In-medium Spectral functions
Vector Mesons
Once hadrons are put in a nuclear environment their properties like masses and life times change due to the reactions with the medium. To be detected, however, the hadron has to leave the medium and reach the detector. On this journey the mass, e.g., of the hadron changes from its in-medium to its vacuum value. Thus at least a part of the in-medium information is lost. A promising alternative is to observe not the hadron directly but rather a decay product which does not interact any more. Such a scenario is realized by vector mesons decaying into dileptons which carry information about the in-medium vector meson mass to the detector. This has triggered a lot of theoretical interest in the in-medium properties of vector mesons. In our approach to this problem we study the properties of rho and omega vector mesons put (for simplicity) in infinite nuclear matter. We are aiming at the in-medium mass distributions (spectral function) of the vector mesons. The most important reaction mechanism for nucleon-rho meson collisions is the formation of baryonic resonances in the 1.5 to 2 GeV region. These lead to a significant broadening of the rho spectral function and to interesting new structures. Recently we have extended this approach to a relativistic treatment of the interactions between nucleons, rhos and resonances. We also study the consequences of the fact that in-medium modified vector meson properties in turn change the properties of the baryonic resonances.
Nucleons
Nuclear spectral functions, i.e. the energy-momentum distributions of nucleons in nuclear matter and finite nuclei, have long been studied experimentally in (e, e'p) reactions. Theoretical studies of these functions have been performed in the framework of state-of-the-art, complex and time-consuming many-body calculations. We have now shown that these spectral functions in the hole sector can be surprisingly well described by just one parameter, the average strength of the short-range correlations. This strength determines the interaction rate in a selfconsistent treatment of the scattering rates between collision-broadened particles.

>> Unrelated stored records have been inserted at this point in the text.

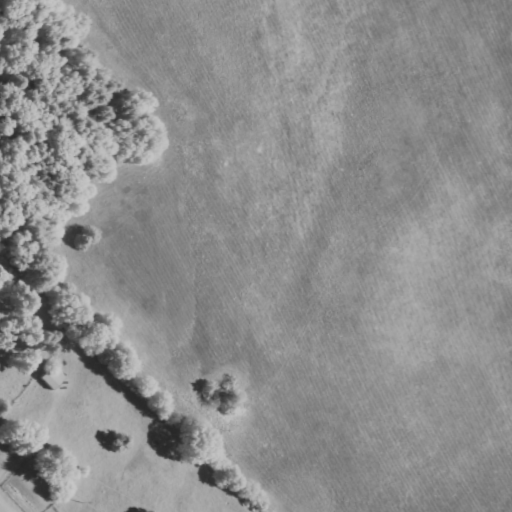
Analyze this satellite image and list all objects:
building: (54, 377)
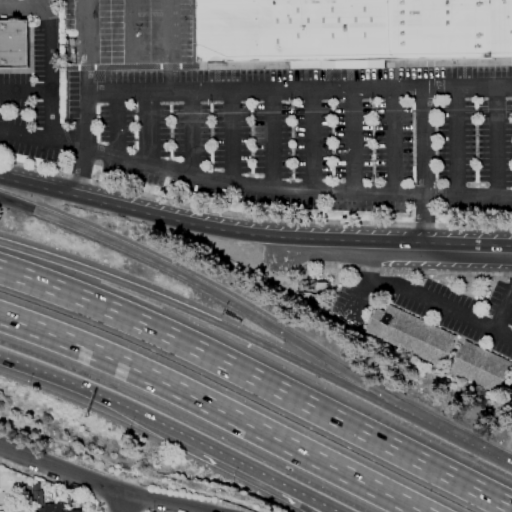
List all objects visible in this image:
parking lot: (27, 8)
road: (24, 9)
road: (85, 27)
road: (131, 27)
road: (170, 27)
parking lot: (129, 28)
building: (352, 30)
building: (352, 31)
building: (14, 42)
building: (14, 46)
road: (128, 54)
road: (85, 73)
building: (14, 77)
road: (509, 108)
road: (31, 111)
parking lot: (33, 117)
road: (55, 121)
parking lot: (310, 125)
road: (117, 127)
road: (149, 131)
road: (191, 135)
road: (235, 137)
road: (271, 139)
road: (315, 141)
road: (357, 142)
road: (458, 142)
road: (498, 142)
road: (394, 143)
road: (425, 170)
road: (83, 174)
road: (143, 208)
road: (253, 215)
road: (328, 246)
road: (440, 250)
road: (405, 270)
building: (323, 285)
road: (202, 286)
building: (313, 289)
road: (425, 297)
road: (360, 300)
road: (504, 312)
road: (198, 314)
building: (412, 334)
building: (414, 334)
building: (482, 366)
building: (483, 366)
building: (448, 371)
road: (259, 379)
road: (87, 390)
building: (510, 398)
building: (511, 398)
road: (212, 406)
road: (450, 438)
road: (237, 461)
road: (56, 481)
road: (103, 485)
road: (121, 502)
road: (308, 502)
road: (320, 502)
building: (55, 508)
building: (58, 508)
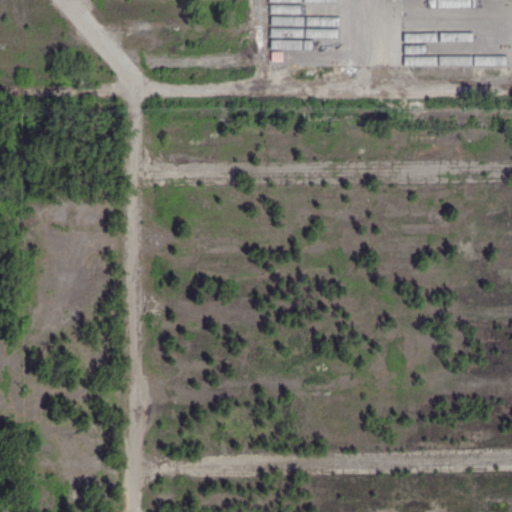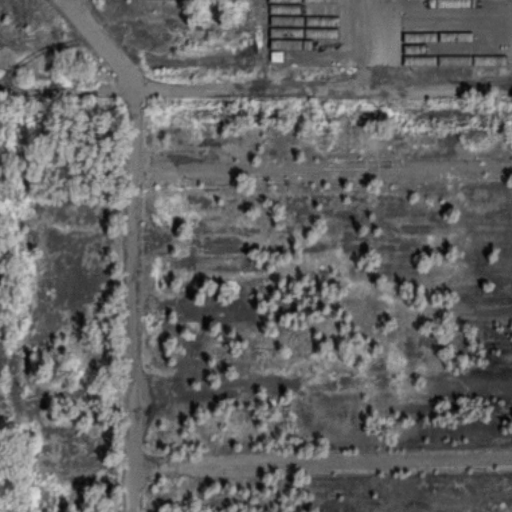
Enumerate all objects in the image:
road: (376, 43)
road: (99, 45)
road: (276, 45)
road: (323, 88)
building: (259, 350)
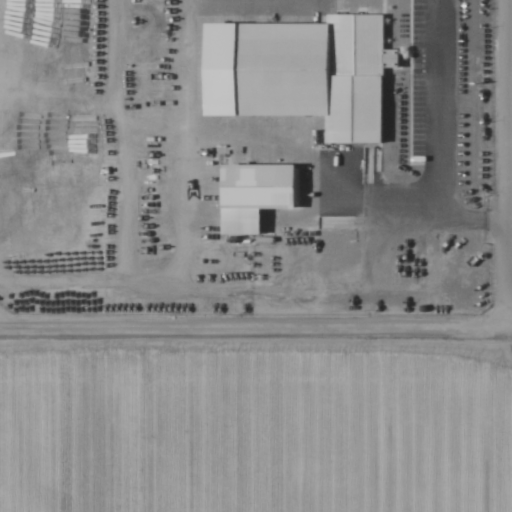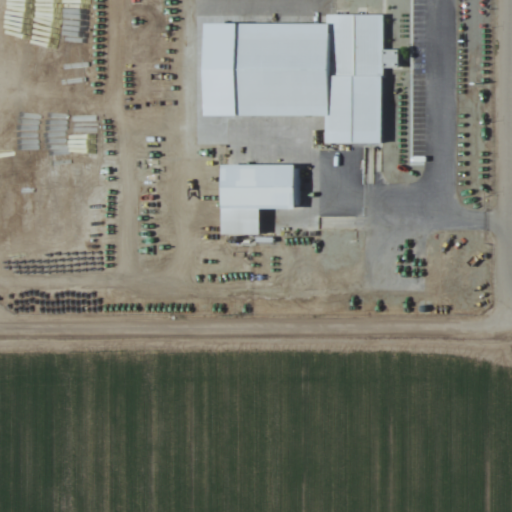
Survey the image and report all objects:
building: (318, 75)
building: (257, 196)
road: (256, 324)
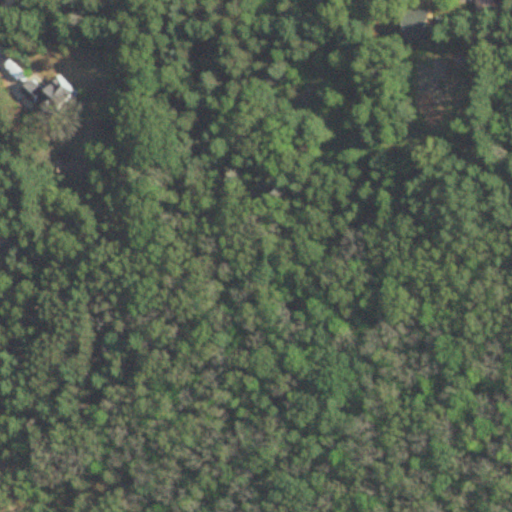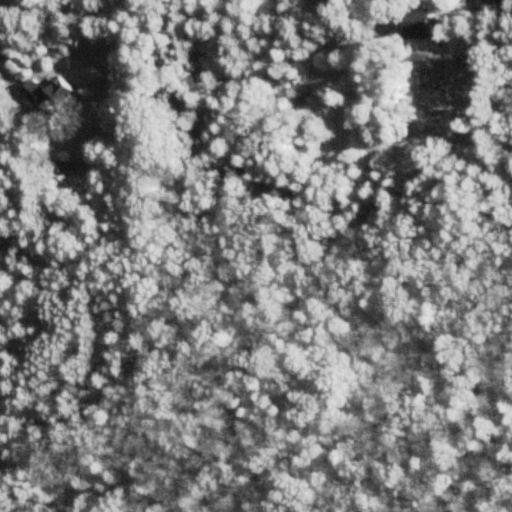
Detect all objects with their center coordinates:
building: (484, 6)
road: (3, 8)
building: (424, 28)
building: (52, 93)
building: (66, 165)
road: (13, 502)
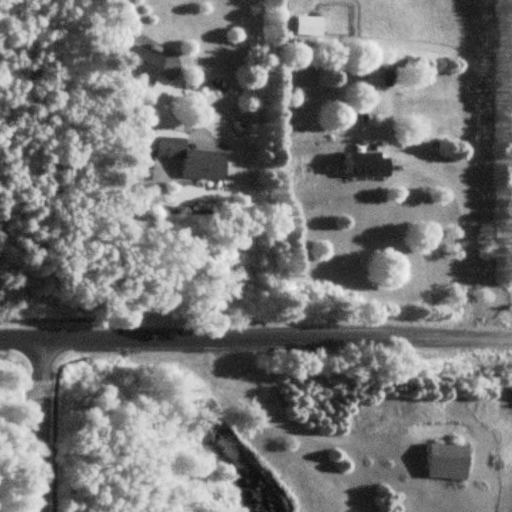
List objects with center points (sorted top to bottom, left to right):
building: (143, 65)
building: (195, 159)
building: (367, 165)
road: (469, 243)
road: (108, 249)
road: (255, 341)
road: (294, 426)
road: (44, 427)
building: (447, 462)
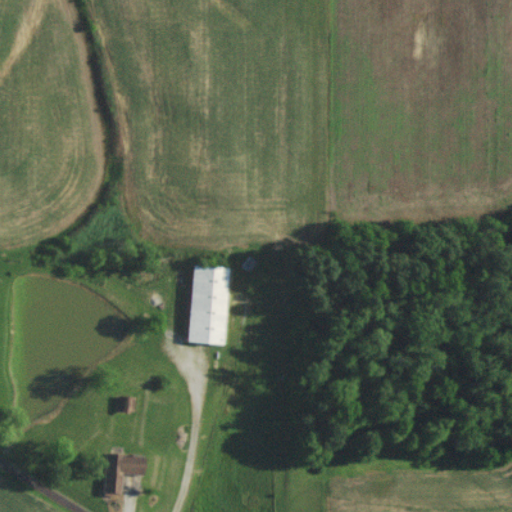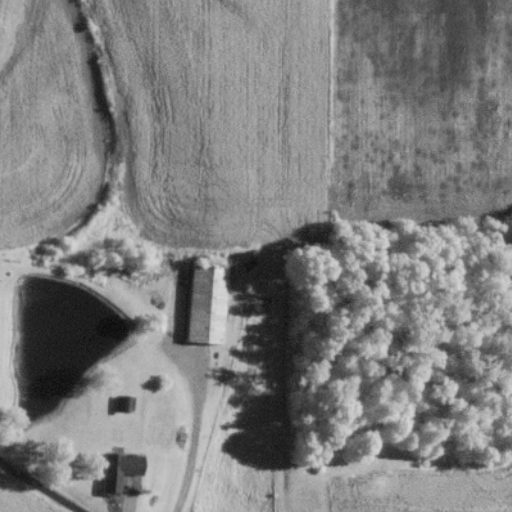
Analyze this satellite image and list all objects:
building: (200, 309)
building: (113, 475)
road: (45, 484)
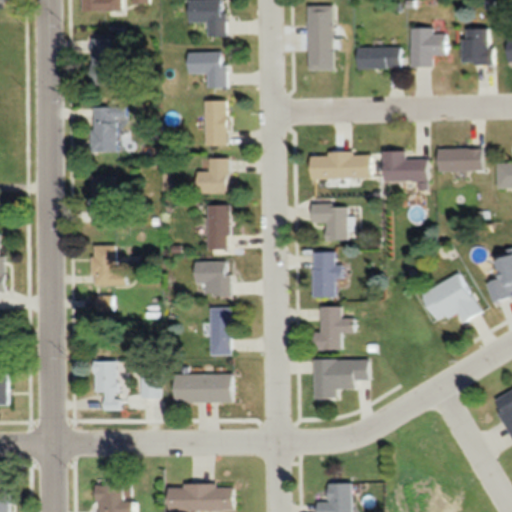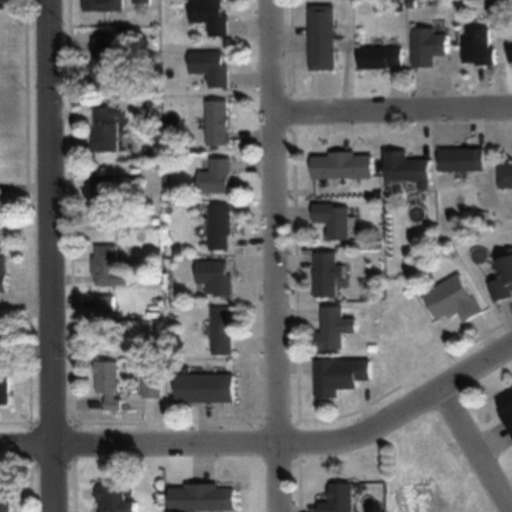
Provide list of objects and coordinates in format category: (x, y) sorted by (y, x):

Thus, hole spectral functions and the connected nucleon momentum distributions in nuclei do not depend on any details of the interaction and the correlation, but offer instead a direct access to the average short-range correlations.
Quarks
We have studied in-medium strong interactions on a more elementary level: While free quarks, if they existed as stable states, would by construction have a delta type spectral function, quarks in a medium experience collisional broadening. The scattering rates which determine the spectral function depend recursively on the spectral functions of the interacting particles. This recursion problem is solved in a self-consistent way for a simple four-point type quark interaction. This enables us to study the properties of quarks in hadronic matter, i.e. in-medium effects on the elementary degrees of freedom.